‘DIASPORA …,’ APA SIH ITU?
Setelah Arcandra Tahar, M.Sc., Ph.D. tercampak dari kedudukannya sebagai Menteri ESDM RI yang cuma ia jabat 20 hari, gara-gara berkewargaan ganda (Indonesia-USA), dan di ujung lain, regulasi kuno yang tak mampu beradaptasi dengan globalisasi itu, kata ‘DIASPORA’ menjadi ‘buah bibir’ di semua media negeri ini. Apa sih sebenarnya makna ‘diaspora’ ini? Apakah kita, di Indonesia, punya sejarah terkait dengan fenomena persebaran manusia yang terkepung oleh jaring-jaring sistem politik ini? Berikut saya share cuplikan catatan riset kepustakaan tentang istilah yang secara umum punya persamaan dengan kata ‘perantauan’ itu.

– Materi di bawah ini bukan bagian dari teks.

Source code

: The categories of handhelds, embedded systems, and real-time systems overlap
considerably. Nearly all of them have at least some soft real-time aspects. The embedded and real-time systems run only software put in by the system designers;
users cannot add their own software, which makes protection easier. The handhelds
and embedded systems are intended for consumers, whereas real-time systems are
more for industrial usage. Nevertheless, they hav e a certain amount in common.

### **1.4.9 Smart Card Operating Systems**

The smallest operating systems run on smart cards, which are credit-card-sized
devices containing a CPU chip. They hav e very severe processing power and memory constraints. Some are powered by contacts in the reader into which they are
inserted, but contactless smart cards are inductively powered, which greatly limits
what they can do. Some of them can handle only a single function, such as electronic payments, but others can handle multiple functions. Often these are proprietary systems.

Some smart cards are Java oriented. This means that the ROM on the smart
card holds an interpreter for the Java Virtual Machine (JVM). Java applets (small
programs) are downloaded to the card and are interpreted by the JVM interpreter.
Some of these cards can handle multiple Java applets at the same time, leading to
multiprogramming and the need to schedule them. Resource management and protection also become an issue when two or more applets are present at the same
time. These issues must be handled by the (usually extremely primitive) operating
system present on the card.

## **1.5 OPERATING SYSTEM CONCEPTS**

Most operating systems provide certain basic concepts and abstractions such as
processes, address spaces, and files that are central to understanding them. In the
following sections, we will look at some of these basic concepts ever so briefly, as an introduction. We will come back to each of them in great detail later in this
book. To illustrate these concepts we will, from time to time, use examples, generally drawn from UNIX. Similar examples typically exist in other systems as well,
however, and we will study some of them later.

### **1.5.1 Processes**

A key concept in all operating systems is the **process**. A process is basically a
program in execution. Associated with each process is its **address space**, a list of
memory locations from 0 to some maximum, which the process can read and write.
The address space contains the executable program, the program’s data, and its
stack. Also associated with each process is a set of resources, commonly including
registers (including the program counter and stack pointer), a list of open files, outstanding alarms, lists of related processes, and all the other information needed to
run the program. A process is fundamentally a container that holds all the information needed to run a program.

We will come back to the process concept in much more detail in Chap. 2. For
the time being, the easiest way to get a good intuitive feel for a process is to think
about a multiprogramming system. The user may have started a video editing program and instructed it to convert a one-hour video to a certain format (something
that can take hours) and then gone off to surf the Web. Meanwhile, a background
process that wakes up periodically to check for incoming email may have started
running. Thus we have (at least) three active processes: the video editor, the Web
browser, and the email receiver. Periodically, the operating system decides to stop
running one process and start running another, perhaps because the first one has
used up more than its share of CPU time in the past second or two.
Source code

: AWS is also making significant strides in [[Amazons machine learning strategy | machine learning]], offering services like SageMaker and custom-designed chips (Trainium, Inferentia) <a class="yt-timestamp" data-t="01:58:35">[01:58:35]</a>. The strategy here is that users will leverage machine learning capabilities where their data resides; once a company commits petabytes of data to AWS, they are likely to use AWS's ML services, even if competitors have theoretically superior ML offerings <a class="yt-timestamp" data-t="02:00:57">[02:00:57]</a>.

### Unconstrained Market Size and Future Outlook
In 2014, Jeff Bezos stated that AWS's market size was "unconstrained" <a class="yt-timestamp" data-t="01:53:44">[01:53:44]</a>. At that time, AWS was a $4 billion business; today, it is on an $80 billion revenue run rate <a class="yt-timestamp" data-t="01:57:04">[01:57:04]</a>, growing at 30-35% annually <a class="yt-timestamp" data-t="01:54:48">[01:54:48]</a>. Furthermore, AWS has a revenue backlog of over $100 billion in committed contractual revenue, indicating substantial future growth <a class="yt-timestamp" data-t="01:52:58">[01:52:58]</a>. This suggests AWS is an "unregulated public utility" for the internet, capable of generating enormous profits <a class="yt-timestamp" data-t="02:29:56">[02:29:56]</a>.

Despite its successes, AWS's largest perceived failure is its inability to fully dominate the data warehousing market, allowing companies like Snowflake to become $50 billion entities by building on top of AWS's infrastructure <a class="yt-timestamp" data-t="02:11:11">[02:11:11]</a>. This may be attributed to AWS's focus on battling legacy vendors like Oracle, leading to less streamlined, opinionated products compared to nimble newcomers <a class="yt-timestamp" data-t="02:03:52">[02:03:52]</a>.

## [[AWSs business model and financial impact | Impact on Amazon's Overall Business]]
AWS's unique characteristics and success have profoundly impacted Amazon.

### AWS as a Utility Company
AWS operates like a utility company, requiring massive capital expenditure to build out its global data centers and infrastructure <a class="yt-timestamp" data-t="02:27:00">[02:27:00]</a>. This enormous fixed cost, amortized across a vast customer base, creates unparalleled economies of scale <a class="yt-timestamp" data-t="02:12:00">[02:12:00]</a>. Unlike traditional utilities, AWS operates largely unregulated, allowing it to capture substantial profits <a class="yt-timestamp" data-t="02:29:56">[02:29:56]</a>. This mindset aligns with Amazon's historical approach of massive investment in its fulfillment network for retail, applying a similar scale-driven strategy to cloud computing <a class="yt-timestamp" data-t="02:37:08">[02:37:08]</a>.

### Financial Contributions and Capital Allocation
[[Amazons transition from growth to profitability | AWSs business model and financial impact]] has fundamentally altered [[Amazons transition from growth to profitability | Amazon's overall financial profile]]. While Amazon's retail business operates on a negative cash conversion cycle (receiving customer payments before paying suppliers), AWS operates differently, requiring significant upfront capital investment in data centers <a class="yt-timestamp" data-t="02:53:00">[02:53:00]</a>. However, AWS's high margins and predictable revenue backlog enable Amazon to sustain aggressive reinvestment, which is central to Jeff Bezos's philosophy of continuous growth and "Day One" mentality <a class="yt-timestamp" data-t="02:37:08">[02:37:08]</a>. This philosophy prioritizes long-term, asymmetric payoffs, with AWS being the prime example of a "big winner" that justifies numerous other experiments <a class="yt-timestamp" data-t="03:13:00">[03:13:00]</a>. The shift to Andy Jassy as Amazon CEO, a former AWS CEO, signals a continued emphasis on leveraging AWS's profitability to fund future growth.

Istilah ‘diaspora’ berasal dari bahasa Yunani kuno, dias (melalui) dan speirein (menyebar atau menabur), dengan makna terkait penyebaran, atau proses pendistribusian benda-benda atau manusia ke wilayah yang luas, atau penyebaran manusia yang berasal dari satu bangsa atau yang mempunyai persamaan kebudayaan. Istilah Diaspora (ditulis dengan huruf besar D) biasanya dialamatkan pada persebaran orang-orang Jahudi setelah penaklukan Babilonia dan Romawi terhadap Palestina, kemudian persebaran orang-orang Yunani dan Armenia. Di akhir abad 20 konsep ‘diaspora’ mengalami transformasi dari definisi sempit beralih ke pemahaman lebih kompleks.
Sejumlah pakar malah berusaha untuk mengidentifikasi ciri-ciri umum yang mendefinisikan pengertian diaspora secara modern. Khachig Tölölyan (ahli bahasa dari universitas Weslayan, USA) berpendapat bahwa istilah diaspora yang dulunya adalah deskripsi terhadap penyebaran orang-orang Jahudi, Yunani, dan Armenia. sekarang maknanya berkembang dan berbagi dengan pengertian semantik yang meliputi kata seperti imigran, expatriate, pengungsi, pekerja-pendatang (seperti misalnya koeli kontrak tembakau di Tanah Deli dulu), komunitas buangan, komunitas seberang (overseas community), komunitas etnis (Tölölyan 1991: 4–5). Ia juga menambahkan istilah diaspora yang pernah disamakan dengan makna exile, loss, dislocation, ketakberdayaan dan pesakitan menjadi bermanfaat untuk mendeskripsikan tingkatan penyebarannya. Dengan pengertian ini maka konsep diaspora menjadi didasari oleh dua pendekatan, ‘objektif’ dan ’subjektif’. Sebagai tambahan, menurut Marienstras (1989: 125), faktor waktu juga menjadi kondisi yang penting bagi diaspora karena “realitas diaspora dibuktikan dalam waktu dan diuji oleh waktu”.
Pandangan lain, William Safran, seorang ahli ilmu politik dari Universitas Colorado Boulder, berpendapat bahwa istilah diaspora harus dibatasi pada populasi yang mempunyai enam karakteristik. Meliputi: (1) berpencar dari pusat (asal) aslinya ke dua atau lebih daerah peripheral (pinggiran), atau wilayah asing; (2) ingatan, visi, atau mitos kolektif tentang asal-muasal asli mereka — lokasi fisik, sejarah dan pencapaian-pencapaian (achievements) yang telah dilakukan; (3) rasa keterasingan dan isolasi dari masyarakat tuan rumah; (4) idealisasi tanah leluhur mereka sebagai tempat yang benar, ideal dan tempat yang mereka atau keturunan mereka akhirnya akan kembali (pulang kampung); (5) komitmen untuk memelihara atau memulihkan tanah leluhur mereka yang asli, aman, dan makmur; dan (6) kesadaran dan solidaritas etnokomunal yang didefinisikan oleh hubungan berkelanjutan dengan tanah kelahiran (Safran 1991: 83–4). Dari keenam karakter ini kita bisa melihat masalah-masalah sosial di lingkungan kita; salah satu yang terkait dengan karakter yang ditawarkan Safran adalah berkaitan dengan fenomena perilaku ‘mudik’ yang setiap tahun kita hadapi.
Selamat berhari pekan, semoga catatan kecil ini bisa bermanfaat.
Sumber: Um, Have-kyung (ed.) Diasporas and Interculturalism in Asian Performing Arts: Translating traditions, London and New York: RoutledgeCurzon.